Depression in that I literally cannot interest myself in anything. I make it through my work day pretty well, but the minute I get home (whether I had one visit or five) I just want to crawl into bed and either sleep or mindlessly play on my phone. I don’t even want to watch TV. I just stay in bed; and eventually the sadness wins out and I have a cry (or several). I don’t want to eat; I feel hungry sometimes but nothing sounds good and when food is actually in front of me I have a couple bites and I don’t want anymore. My husband will try to make me laugh and he does a good job for the moment but the sadness comes right back. I have no energy and can’t focus. It’s actually starting to worry me a little bit; I know it’s still early in the grieving process but I also know that I’ve dealt with chronic depression before so I’m concerned that my tendency to be somewhat depressed already is going to predispose me to a major depressive episode.

And then there’s the anger. I guess it’s anger at God (which I’ve never really had before and I’m still struggling to acknowledge because it seems wrong somehow; more on that another time perhaps?)…and anger at a myriad of factors related to the situation.

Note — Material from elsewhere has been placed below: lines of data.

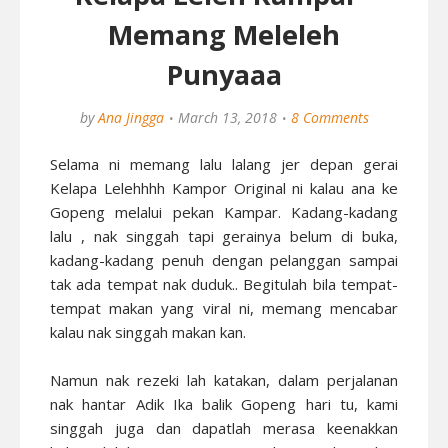
Memang Meleleh
Punyaaa
by
Ana Jingga
March 13, 2018
8 Comments
Selama ni memang lalu lalang jer depan gerai
Kelapa Lelehhhh Kampor Original ni kalau ana ke
Gopeng melalui pekan Kampar. Kadang-kadang
lalu , nak singgah tapi gerainya belum di buka,
kadang-kadang penuh dengan pelanggan sampai
tak ada tempat nak duduk.. Begitulah bila tempat-
tempat makan yang viral ni, memang mencabar
kalau nak singgah makan kan.
Namun nak rezeki lah katakan, dalam perjalanan
nak hantar Adik Ika balik Gopeng hari tu, kami
singgah juga dan dapatlah merasa keenakkan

  • I’m angry at the unfairness. We already experienced one miscarriage and then had to deal with infertility on top of that; it’s absolutely unfair that we get to go through a second (and infinitely harder) miscarriage when we did everything right and when we so desperately wanted this baby.
  • I’m angry that other people get pregnant without trying, get pregnant when they don’t want to be, get pregnant and end their pregnancies.
  • I’m angry that we don’t even get to find out if something was wrong with the baby (apparently there wasn’t enough tissue to be able to run any DNA testing) so that now I have to be even more afraid that it will just keep happening.
  • I’m angry that he would ask us to walk through this again months before my sister and sister-in-law both have their babies.
  • I’m angry that we are 1 in 4 (miscarriage) and 1 in 8 (infertility) and 1 in 100 (recurrent miscarriage).
  • I’m angry that there may be no clear answers this side of eternity why this happened. 

I’m angry that God would give us this child (because after dealing with infertility it is even more clear that each pregnancy is divinely ordained by God and is a gift from him) and then take it away. I’m angry that he would give us both a deep desire to be parents, finally allow us to conceive after months, fall in love with this little life the minute we saw it’s tiny heart beating…and then let it die.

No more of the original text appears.